◆ Task description
Go through the entries below and print, exactly, the lines starting at the one with "Netto Prospekt 10.08.2026: Sportliche" and ending at the one with "geschlossen", keeping both ends and no others.

(Beginning of Input for this task)

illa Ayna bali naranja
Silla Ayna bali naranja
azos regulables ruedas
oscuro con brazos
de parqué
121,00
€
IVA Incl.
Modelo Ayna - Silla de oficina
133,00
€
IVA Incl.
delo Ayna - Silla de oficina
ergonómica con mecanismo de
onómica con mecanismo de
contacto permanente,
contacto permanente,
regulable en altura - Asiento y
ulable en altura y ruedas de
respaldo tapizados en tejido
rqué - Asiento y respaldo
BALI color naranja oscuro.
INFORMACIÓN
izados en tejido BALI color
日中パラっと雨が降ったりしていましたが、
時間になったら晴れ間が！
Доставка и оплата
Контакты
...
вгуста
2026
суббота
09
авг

(End of Input for this task)
(Beginning of Input for this task)

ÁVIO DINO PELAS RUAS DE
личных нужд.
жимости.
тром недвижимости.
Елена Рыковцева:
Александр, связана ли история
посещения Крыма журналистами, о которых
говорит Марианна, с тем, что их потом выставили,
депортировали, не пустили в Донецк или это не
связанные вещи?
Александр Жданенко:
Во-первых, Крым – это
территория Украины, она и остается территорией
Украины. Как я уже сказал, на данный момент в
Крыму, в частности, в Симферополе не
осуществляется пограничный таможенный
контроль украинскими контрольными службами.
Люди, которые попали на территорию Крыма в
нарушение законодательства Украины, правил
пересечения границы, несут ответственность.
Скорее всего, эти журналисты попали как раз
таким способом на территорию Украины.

(End of Input for this task)
(Beginning of Input for this task)

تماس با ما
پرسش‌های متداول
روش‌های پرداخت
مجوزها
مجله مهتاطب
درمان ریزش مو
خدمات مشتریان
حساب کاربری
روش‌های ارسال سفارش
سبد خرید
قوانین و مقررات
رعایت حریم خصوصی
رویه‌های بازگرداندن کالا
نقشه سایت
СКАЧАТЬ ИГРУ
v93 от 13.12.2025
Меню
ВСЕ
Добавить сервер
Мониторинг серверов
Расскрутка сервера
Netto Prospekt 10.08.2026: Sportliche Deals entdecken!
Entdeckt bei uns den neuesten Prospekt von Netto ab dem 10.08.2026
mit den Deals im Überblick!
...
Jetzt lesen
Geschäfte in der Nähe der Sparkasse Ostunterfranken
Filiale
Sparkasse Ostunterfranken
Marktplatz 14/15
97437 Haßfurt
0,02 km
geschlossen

(End of Input for this task)

◆ Output of the task
Netto Prospekt 10.08.2026: Sportliche Deals entdecken!
Entdeckt bei uns den neuesten Prospekt von Netto ab dem 10.08.2026
mit den Deals im Überblick!
...
Jetzt lesen
Geschäfte in der Nähe der Sparkasse Ostunterfranken
Filiale
Sparkasse Ostunterfranken
Marktplatz 14/15
97437 Haßfurt
0,02 km
geschlossen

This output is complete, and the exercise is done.